■ **Work to be completed**
Write out every line of text in the data below as a JSON list of strings, one string per line, with blank lines omitted. Leave the pictures out of the answer.

#####

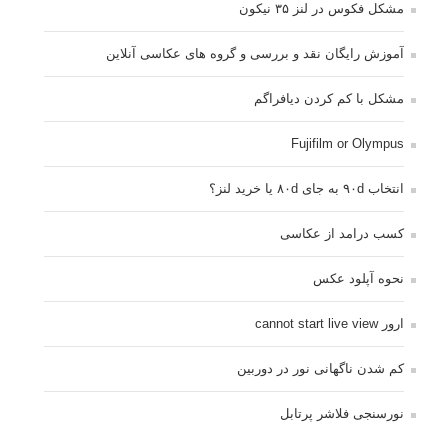
مشکل فکوس در لنز ۳۵ نیکون
آموزش رایگان نقد و بررسی و گروه های عکاسی آنلاین
مشکل با کم کردن دیافراگم
Fujifilm or Olympus
انتخاب ۹۰d به جای ۸۰d یا خرید لنز؟
کسب درامد از عکاسی
نحوه آپلود عکس
ارور cannot start live view
کم شدن ناگهانی نور در دوربین
نورسنجی فلاشر پرتابل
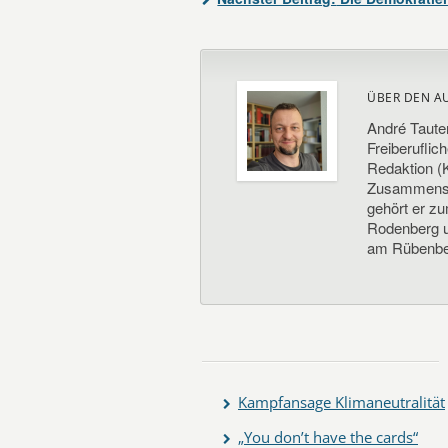
ÜBER DEN A
André Taute
Freiberuflic
Redaktion (K
Zusammenste
gehört er z
Rodenberg un
am Rübenbe
Kampfansage Klimaneutralität
„You don’t have the cards“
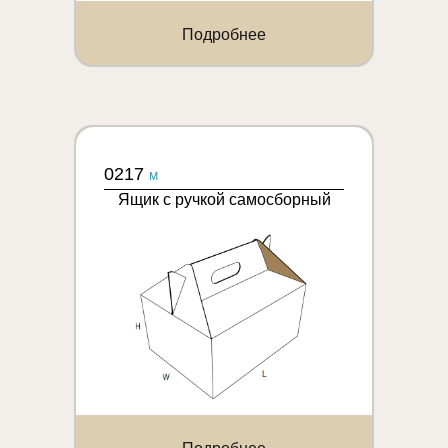
Подробнее
0217
M
Ящик с ручкой самосборный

#####

■ **Problem solution**
[
  "مشکل فکوس در لنز ۳۵ نیکون",
  "آموزش رایگان نقد و بررسی و گروه های عکاسی آنلاین",
  "مشکل با کم کردن دیافراگم",
  "Fujifilm or Olympus",
  "انتخاب ۹۰d به جای ۸۰d یا خرید لنز؟",
  "کسب درامد از عکاسی",
  "نحوه آپلود عکس",
  "ارور cannot start live view",
  "کم شدن ناگهانی نور در دوربین",
  "نورسنجی فلاشر پرتابل",
  "ÜBER DEN A",
  "André Taute",
  "Freiberuflic",
  "Redaktion (K",
  "Zusammenste",
  "gehört er z",
  "Rodenberg un",
  "am Rübenbe",
  "Kampfansage Klimaneutralität",
  "„You don’t have the cards“",
  "Подробнее",
  "0217",
  "M",
  "Ящик с ручкой самосборный"
]